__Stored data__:
+===+

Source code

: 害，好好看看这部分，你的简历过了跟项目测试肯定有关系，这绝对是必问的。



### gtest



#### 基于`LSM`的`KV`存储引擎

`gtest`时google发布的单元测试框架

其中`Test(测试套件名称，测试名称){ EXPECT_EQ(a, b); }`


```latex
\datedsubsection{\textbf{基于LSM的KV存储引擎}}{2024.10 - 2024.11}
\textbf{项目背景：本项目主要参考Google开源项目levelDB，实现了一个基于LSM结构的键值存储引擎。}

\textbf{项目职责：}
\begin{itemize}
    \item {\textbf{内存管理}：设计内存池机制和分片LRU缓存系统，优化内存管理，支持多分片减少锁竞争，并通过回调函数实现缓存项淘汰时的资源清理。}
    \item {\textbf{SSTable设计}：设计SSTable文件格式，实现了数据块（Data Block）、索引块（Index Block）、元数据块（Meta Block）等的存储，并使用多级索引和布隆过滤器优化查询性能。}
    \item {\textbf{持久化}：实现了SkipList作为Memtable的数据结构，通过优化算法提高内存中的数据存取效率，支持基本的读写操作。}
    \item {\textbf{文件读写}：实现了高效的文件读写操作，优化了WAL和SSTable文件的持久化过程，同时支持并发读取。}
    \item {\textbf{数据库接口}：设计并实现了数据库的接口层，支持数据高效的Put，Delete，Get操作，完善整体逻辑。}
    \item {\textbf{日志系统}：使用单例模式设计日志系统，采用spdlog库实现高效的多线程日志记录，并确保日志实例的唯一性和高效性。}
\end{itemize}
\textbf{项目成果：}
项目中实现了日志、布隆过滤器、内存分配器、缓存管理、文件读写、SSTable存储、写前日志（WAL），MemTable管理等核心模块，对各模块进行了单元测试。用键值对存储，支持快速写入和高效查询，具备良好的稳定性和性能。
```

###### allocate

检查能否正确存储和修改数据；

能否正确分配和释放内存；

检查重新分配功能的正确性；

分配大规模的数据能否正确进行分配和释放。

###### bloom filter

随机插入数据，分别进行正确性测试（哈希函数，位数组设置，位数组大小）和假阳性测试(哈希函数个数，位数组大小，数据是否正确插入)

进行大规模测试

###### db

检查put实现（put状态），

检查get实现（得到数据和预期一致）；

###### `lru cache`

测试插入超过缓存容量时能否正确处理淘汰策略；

+===+

__Exercise goal__:
An exact, complete copy of the records is the expected answer.

__Response below__:
Source code

: 害，好好看看这部分，你的简历过了跟项目测试肯定有关系，这绝对是必问的。



### gtest



#### 基于`LSM`的`KV`存储引擎

`gtest`时google发布的单元测试框架

其中`Test(测试套件名称，测试名称){ EXPECT_EQ(a, b); }`


```latex
\datedsubsection{\textbf{基于LSM的KV存储引擎}}{2024.10 - 2024.11}
\textbf{项目背景：本项目主要参考Google开源项目levelDB，实现了一个基于LSM结构的键值存储引擎。}

\textbf{项目职责：}
\begin{itemize}
    \item {\textbf{内存管理}：设计内存池机制和分片LRU缓存系统，优化内存管理，支持多分片减少锁竞争，并通过回调函数实现缓存项淘汰时的资源清理。}
    \item {\textbf{SSTable设计}：设计SSTable文件格式，实现了数据块（Data Block）、索引块（Index Block）、元数据块（Meta Block）等的存储，并使用多级索引和布隆过滤器优化查询性能。}
    \item {\textbf{持久化}：实现了SkipList作为Memtable的数据结构，通过优化算法提高内存中的数据存取效率，支持基本的读写操作。}
    \item {\textbf{文件读写}：实现了高效的文件读写操作，优化了WAL和SSTable文件的持久化过程，同时支持并发读取。}
    \item {\textbf{数据库接口}：设计并实现了数据库的接口层，支持数据高效的Put，Delete，Get操作，完善整体逻辑。}
    \item {\textbf{日志系统}：使用单例模式设计日志系统，采用spdlog库实现高效的多线程日志记录，并确保日志实例的唯一性和高效性。}
\end{itemize}
\textbf{项目成果：}
项目中实现了日志、布隆过滤器、内存分配器、缓存管理、文件读写、SSTable存储、写前日志（WAL），MemTable管理等核心模块，对各模块进行了单元测试。用键值对存储，支持快速写入和高效查询，具备良好的稳定性和性能。
```

###### allocate

检查能否正确存储和修改数据；

能否正确分配和释放内存；

检查重新分配功能的正确性；

分配大规模的数据能否正确进行分配和释放。

###### bloom filter

随机插入数据，分别进行正确性测试（哈希函数，位数组设置，位数组大小）和假阳性测试(哈希函数个数，位数组大小，数据是否正确插入)

进行大规模测试

###### db

检查put实现（put状态），

检查get实现（得到数据和预期一致）；

###### `lru cache`

测试插入超过缓存容量时能否正确处理淘汰策略；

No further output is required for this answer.